Subject: Re: Hard drive partitioning
To: Ken Nakata <kenn@synap.ne.jp>
From: Henry B. Hotz <hotz@jpl.nasa.gov>
List: port-mac68k
Date: 09/14/1998 13:51:50
At 10:02 AM -0700 9/14/98, Ken Nakata wrote:
>On Mon, 14 Sep 1998 09:05:39 -0700, Henry B. Hotz wrote:
>> At 12:32 PM -0700 9/12/98, Mark de Jong wrote:
>> >I was wondering if there's someone who fully understands how to _optimally_
>> >partition a hard drive so that no cylinders/sectors are wasted. The

>> There is no perfect solution, but if you do a disklabel to see how many
>> sectors/cylinder are assumed then you can do it.  Put a dummy parition just
>
>No, no, you have to allocate the FFS partitions in sizes a multiple of
>cylinder GROUPS!  And, note that there need not be a dummy partition
>immediately after the driver partition to align the successive
>partitions.  It could be a MacOS partition or even a Swap partition
>since only the FFS partitions care about the drive geometry.  You have

I stand corrected.

>My favorite solution is to have the swap partition immediately follow
>the partition map or the driver partition, followed by some FFS
>partitions, and a MacOS partition at the end.  This way, you can
>minimize the number of unused sectors by carefully aligning and sizing
>the FFS partitions.  The reason to have swap partition first is that,
>besides for aligning the FFS partitions at cylinder boundaries, with
>zone recording technique, the outer blocks are transfered at the
>higher rate than the inner blocks.  Faster swapping must be a good
>thing although I never measured the performance gain.

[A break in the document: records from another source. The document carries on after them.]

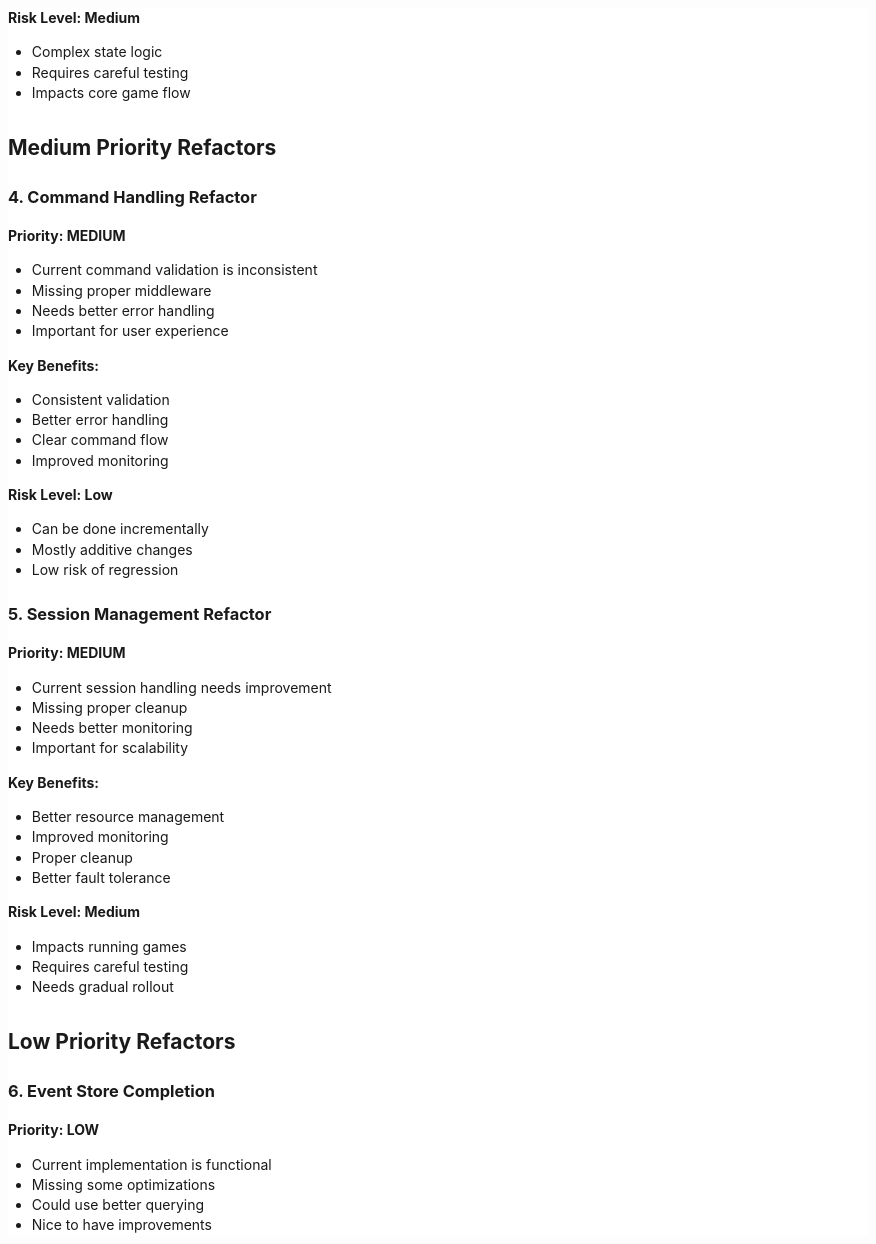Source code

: **Risk Level: Medium**
- Complex state logic
- Requires careful testing
- Impacts core game flow

## Medium Priority Refactors

### 4. Command Handling Refactor
**Priority: MEDIUM**
- Current command validation is inconsistent
- Missing proper middleware
- Needs better error handling
- Important for user experience

**Key Benefits:**
- Consistent validation
- Better error handling
- Clear command flow
- Improved monitoring

**Risk Level: Low**
- Can be done incrementally
- Mostly additive changes
- Low risk of regression

### 5. Session Management Refactor
**Priority: MEDIUM**
- Current session handling needs improvement
- Missing proper cleanup
- Needs better monitoring
- Important for scalability

**Key Benefits:**
- Better resource management
- Improved monitoring
- Proper cleanup
- Better fault tolerance

**Risk Level: Medium**
- Impacts running games
- Requires careful testing
- Needs gradual rollout

## Low Priority Refactors

### 6. Event Store Completion
**Priority: LOW**
- Current implementation is functional
- Missing some optimizations
- Could use better querying
- Nice to have improvements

I like your suggestions for avoiding wasted space.  Now a couple of nits:

Data transfer rate delays are about 2 orders of magnitude smaller than seek
time and latency delays.  If you're worried about it get another disk and
use it for swap so swap seeks don't fight with file-access seeks.

OTOH its no longer possible to get acceptable performance from a system
that does any significant swapping at all.  CPU speed and RAM sizes have
increased at about twice the rate of disk speed increases since virtual
memory became common.  This technological drift is part of the reason that
compression algorithms are so common now and were unheard of more than
about 10-15 years ago.

>> It makes things look neater under MacBSD, but remember that this is all
>> imaginary.
>
>Not if you are really determined to waste as few sectors as possible.
>The wasted sectors by misaligned FFS partitions are real.

I was referring to the speed assumptions made by the FFS algorithms.  The
space issue is real of course, if small.

Someone on this list posted a way to get the actual geometry of a SCSI
drive zone-by-zone.  I imagine you could get a small speed gain by
arranging for the supposed cylinder boundaries to match up with the actual
physical ones, but that's probably not possible without substantial
modifications to several parts of the OS.